How vulnerable are you to fire and flood, security leaks, terrorist attacks, and all the other myriad possible crises? - Acquire the necessary people and skills to handle a crisis.
For example, if the organization struggles with decisions at the best of times, a crisis is not the moment to learn effective decision making. - Examine your personal preparations for a crisis.
Do have training in crisis management? Do you have someone in place who can take over if you are incapacitated, not available, or not qualified to handle the crisis? - Keep conversations and decisions rational and in line with your values.
You control what is controllable; you prepare as much as possible; and then you accept that the uncontrollable will happen. Do you know what your values are: keeping employees employed, serving your customers, making a profit?
Responding to a Crisis
You may have time to consider your response during a crisis, but the definition of a crisis includes the likelihood that time is short. In responding to a crisis you should:
- Keep evaluating; a crisis is seldom static and you need to have a clear set of priorities.

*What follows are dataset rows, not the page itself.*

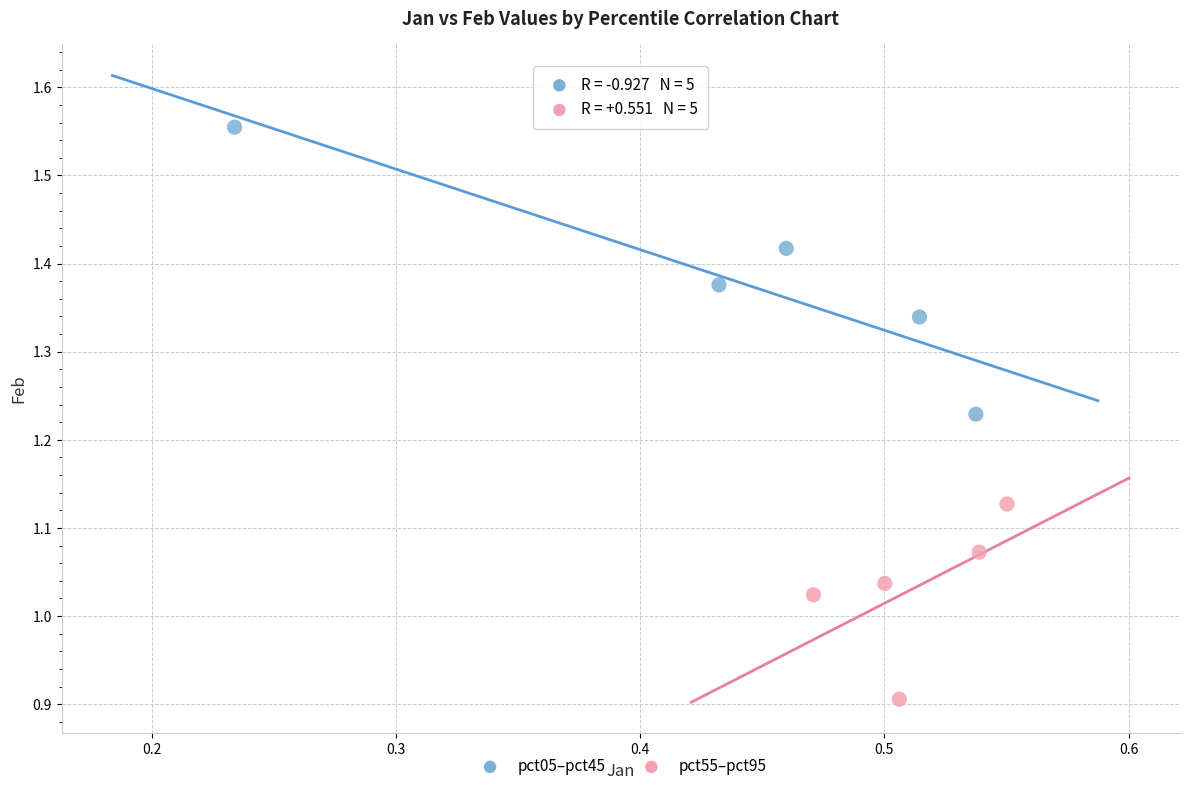

Which series reaches the maximum Y coordinate?

pct05–pct45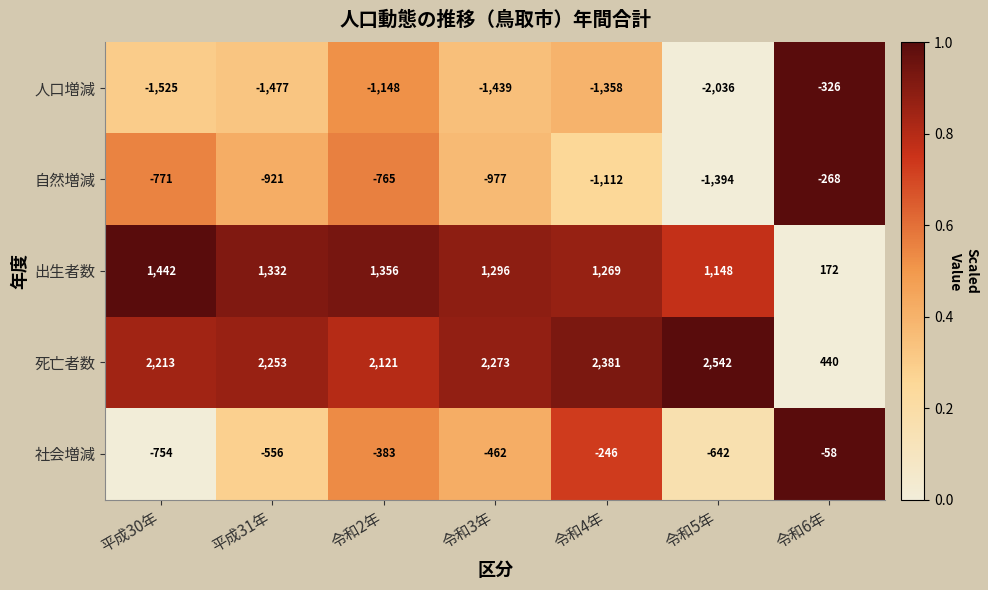

List the series in order of their peak value, highest first.

死亡者数, 出生者数, 社会増減, 自然増減, 人口増減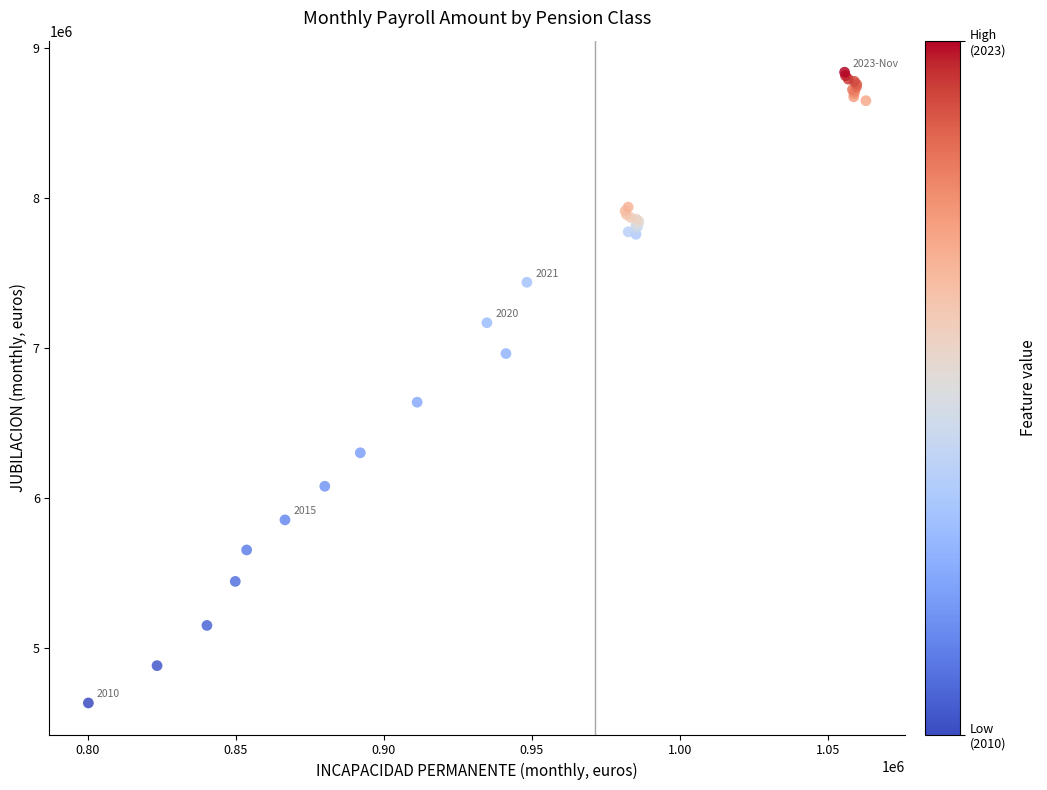

What Y value in the scatter plot is closest to 6736567?

6639114.0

- Communicate; poor communication, rumor, and speculation intensify any crisis.
- Seek information; the more you know, the more useful your response.
- Make a decision—at some point, you have to declare that you have evaluated, communicated, and compiled enough information; you need to act.
Recovering from a Crisis
The most important factor in recovering from a crisis is communication. Customers, employees, your team, and everyone you work with needs reassurance that the crisis has been dealt with. They need to know the consequences (will people lose jobs?) and that time and help will be available for coping with the aftereffects.
One difficulty in recovering for a crisis is that the very resources required for recovery may not be available. In addition, some recovery actions, such as embarking on organizational change or merging with another company, may ultimately create their own crisis. Therefore, as a leader, you need to keep alert and realize that your response to a crisis may not end just because the crisis itself is over.
Evaluating a Crisis
Lessons are to be learned from any crisis. If you are not able to admit your mistakes, lack of preparation, or failure to either take the time to evaluate or act when necessary, then you are doomed to repeat the same mistakes with the next crisis.
Evaluation is not the same as finger pointing. Instead, you should return to the first step in preparing for a crisis and determine how your preparation, response, and recovery procedures should change.